Ambassador of Albania to the United States
- In office 23 February 2011 – December 2014
- President: Bamir Topi (at appointment) Bujar Nishani (during tenure)
- Preceded by: Agim Nesho
- Succeeded by: Floreta Faber

Personal details
- Born: July 28, 1962 (age 63) Tirana, PR Albania
- Children: 2
- Alma mater: University of Tirana Swiss International Relations Institute, Geneva Foreign Service Institute, Washington, D.C.
- Occupation: Diplomat

= Gilbert Galanxhi =

Albanian diplomat (born 1962)

Gilbert Galanxhi (born July 28, 1962) is an Albanian diplomat who served as the Ambassador Extraordinary and Plenipotentiary of the Republic of Albania to the United States of America until 2015. He is married and he and his wife have two children, a daughter and a son.

==Background==
Galanxhi grew up under the Communist regime of Prime Minister and community leader Enver Hoxha which lasted from 1944 until 1985. Nine years later, Galanxhi joined the Foreign Service of Albania.

Galanxhi attended and graduated from Tirana University, Faculty of History and Philology, the English Language and Literature Department. By the time that he was part of the Ministry of Foreign Affairs of Albania, he attended the Swiss International Relations Institute of Geneva, Switzerland, where he graduated in 1994. Finally, he graduated from the Foreign Service Institute of the State Department in Washington, D.C. in 1995.

In 1994, Galanxhi became a member of the Foreign Service of Albania. At this time, he held the positions of the Head of Press and Information Department, and was also the Spokesman of the Foreign Affairs Ministry. Three years later, he received the position of Chargé d'affaires, to represent Albania in Buenos Aires, Argentina. Two years later, in 1999, the Kosovo conflict broke out. During this time, Galanxhi worked for the United Nations High Commissioner for Refugees. in Tirana. He served as the Coordinator between the Albanian Government and the international organizations posted in the country at the time.
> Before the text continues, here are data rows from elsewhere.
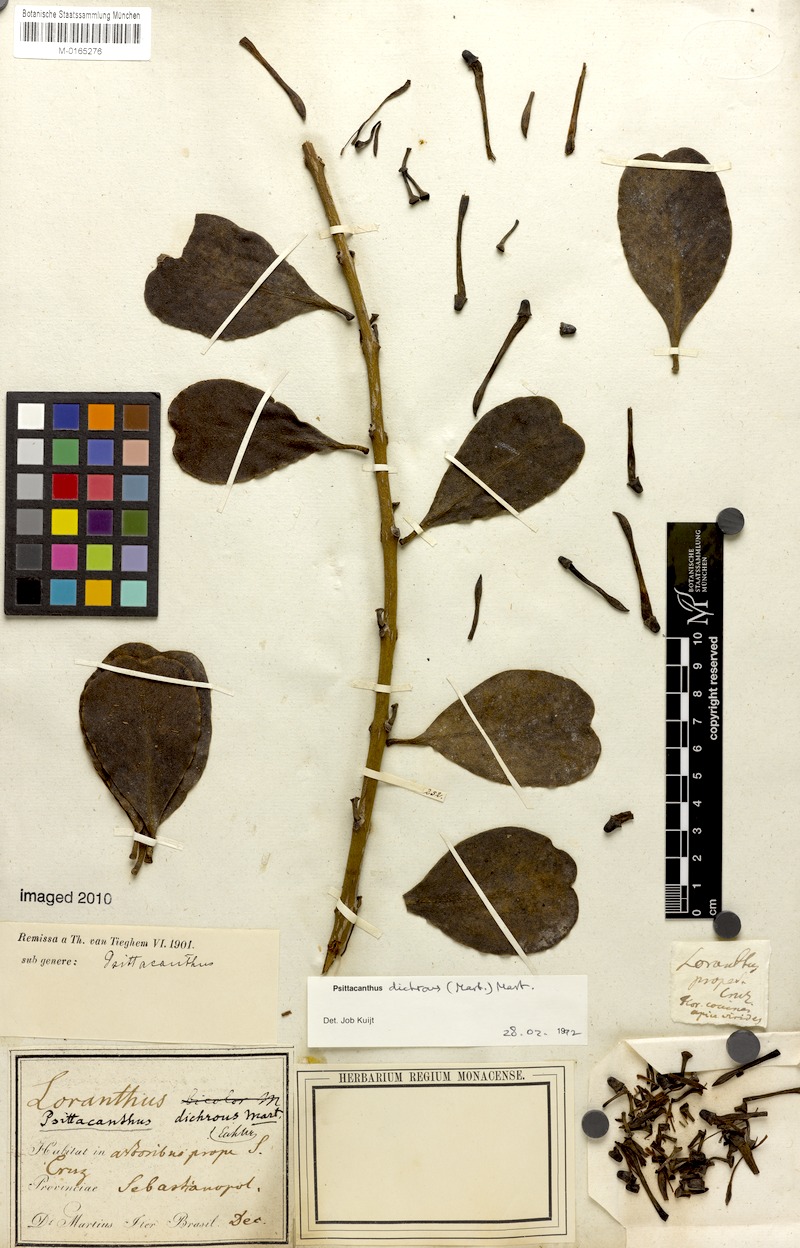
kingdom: Plantae
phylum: Tracheophyta
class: Magnoliopsida
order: Santalales
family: Loranthaceae
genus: Psittacanthus
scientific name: Psittacanthus dichroos
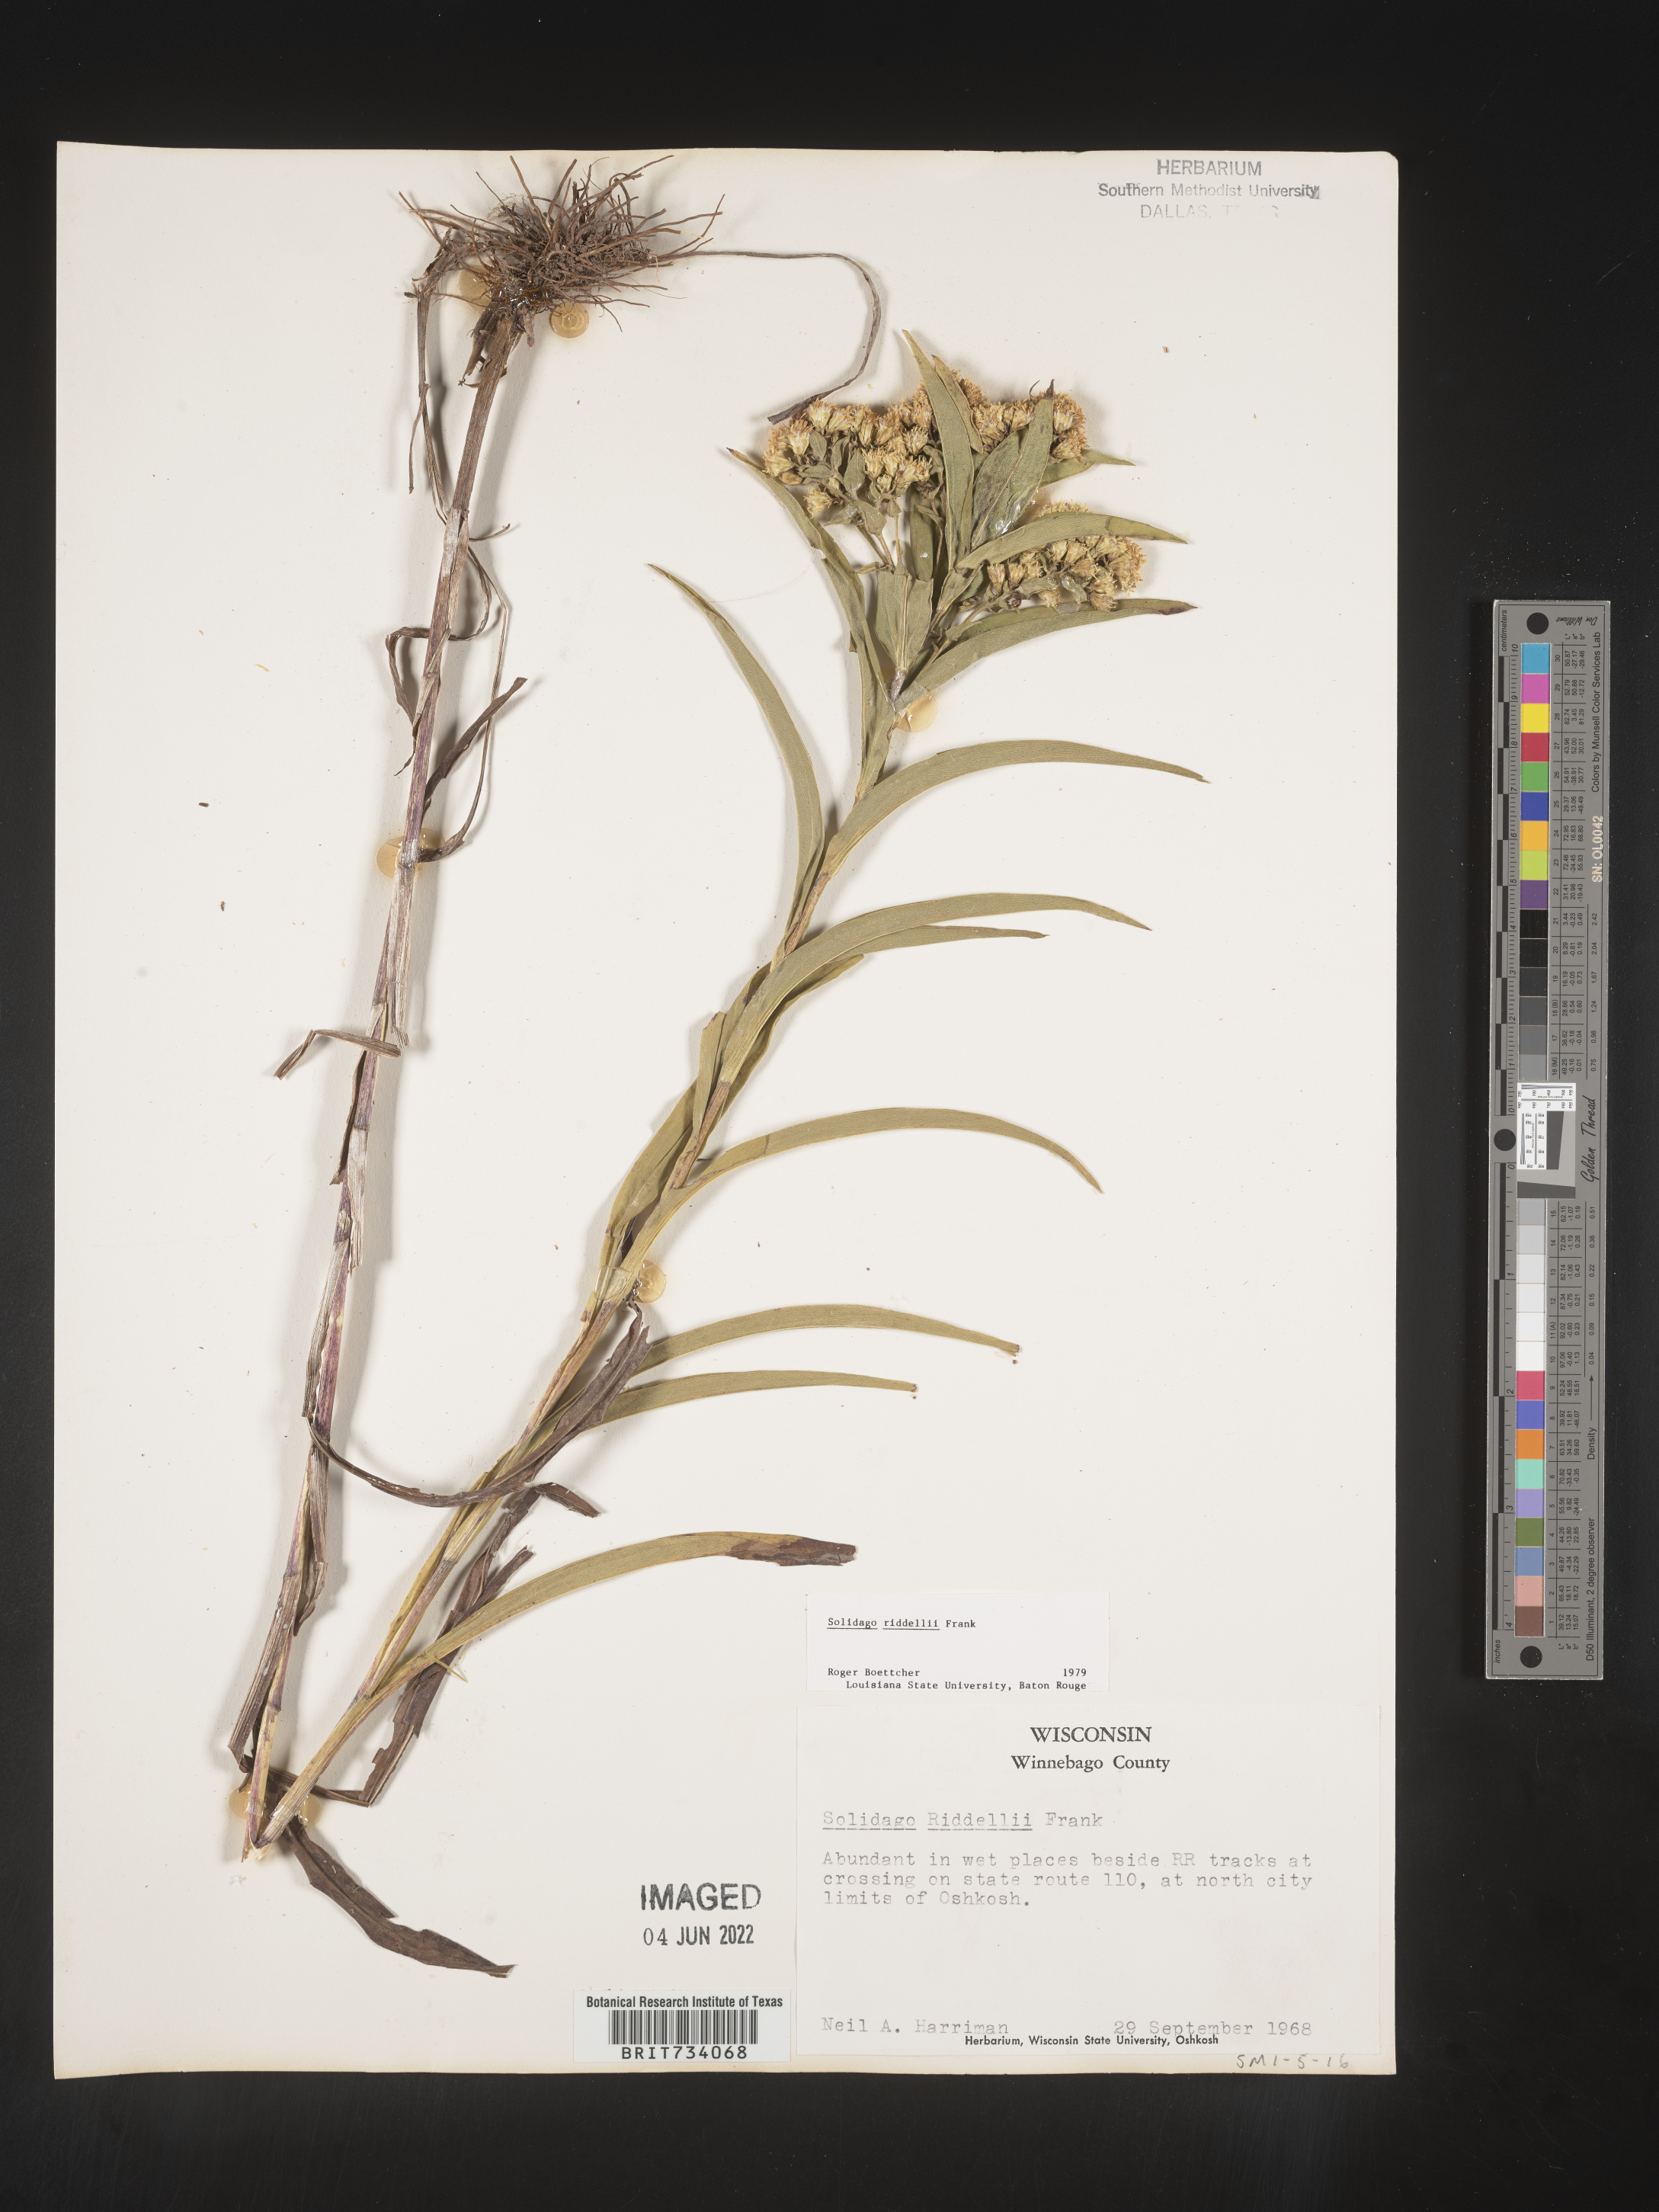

Then, in 2000, Galanxhi began working for the European Union Police Assistance Missions in Tirana, Albania. At first he worked with the training unit, and then he was appointed to Chief of Cabinet until 2007, when he re-joined the diplomatic service of Albania. That year he was posted to Vienna, Austria. In Vienna, Galanxhi represented Albania as the Ambassador to the United Nations Office in Vienna (UNOV), as well as to the Organization for Security and Cooperation in Europe (OSCE). Galanxhi remained in this position until he was offered the prestigious position of the Ambassador of Albania to the United States of America in December 2010. Galanxhi accepted this position, moved to Washington, DC and bestowed his Letter of Credence on February 23, 2011 to President Barack Obama. He served in this post until December 2014, the time when he was transferred to Tirana, to become the Director of Cabinet of the Prosecutor General of Albania. From 2016 and onwards, Galanxhi is part of the academia, serving as a University Lecturer in different public and private universities in Tirana. Currently, Ambassador Galanxhi works at Barleti University, as well as he is the Executive Director of the Albanian Institute of Public Affairs, an Institute which operates under the umbrella of Barleti University.

==Achievements==
Thus far, Galanxhi has helped Albania and the United States support each other simultaneously. He worked alongside Paige Alexander, the Assistant Administrator for Europe and Eurasia, and President Michael Granoff to continue with the efforts of an initial grant of $30 million presented by the USAID to Albania in 1995 to help with their economic transition after the collapse of the Soviet Union. With the help of the Albanian-American Enterprise Fund, a private sector of development has risen in Albania. This fund has created over 3,500 jobs in the country, and has contributed about $725 million to the Gross Domestic Product. At the same time, $15 million was returned to the US Treasury due to these efforts. Additionally, Galanxhi took part in the Israel Project alongside ambassadors from 18 other countries.